Warum machst du nicht das, was im Wiki/Guide (3.4.) steht? Es ist sinnlos, ich werde hier keinen weiteren Support geben, wenn du dich nicht an das hälst, was wir dir geben!

----------

## Christoph Schnauß

hallo nochmals,

so, inzwischen hab ich den GIMP zwar wie gewünscht deutschsprachig, aber mir sind die Schriften in den verschiedenen Menüs zu winzig. GIMP ist das einzige Programm, dessen Menüs in so winziger Form erscheinen. In den config-Files sowie in den Einstellungen selbst finde ich keinen Hinweis darauf, wie ich die Menüs für meine Augen "lesbar" vergrößern könnte.

----------

## 69719

https://forums.gentoo.org/viewtopic-t-596609-highlight-gtkrc.html

----------

## Christoph Schnauß

hallo,

 *escor wrote:*   

> https://forums.gentoo.org/viewtopic-t-596609-highlight-gtkrc.html

 Aha - ich lese "dort" in der regel nicht mit, ist mir etwas zu mühsam.
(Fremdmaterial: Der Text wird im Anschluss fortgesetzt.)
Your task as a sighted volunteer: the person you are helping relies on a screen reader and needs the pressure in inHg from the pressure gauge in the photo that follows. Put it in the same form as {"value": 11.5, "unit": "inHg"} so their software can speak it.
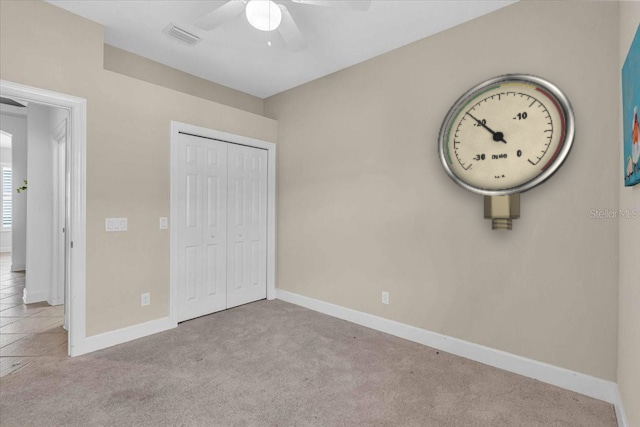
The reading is {"value": -20, "unit": "inHg"}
In dem Thread gehts lustigerweise dem Fragesteller genau andersherum: dem waren die Schriften zu groß. Macht ja nichts, die Vorgehensweise kann man probieren.

----------

## Christoph Schnauß

 *escor wrote:*   

> https://forums.gentoo.org/viewtopic-t-596609-highlight-gtkrc.html

 

Hat funktioniert - es gibt im Kontrollzentrum eine neue Rubrik "GTK-Stile und Schriftarten, und da kann ich die gewünschte Größe jetzt einstellen.

----------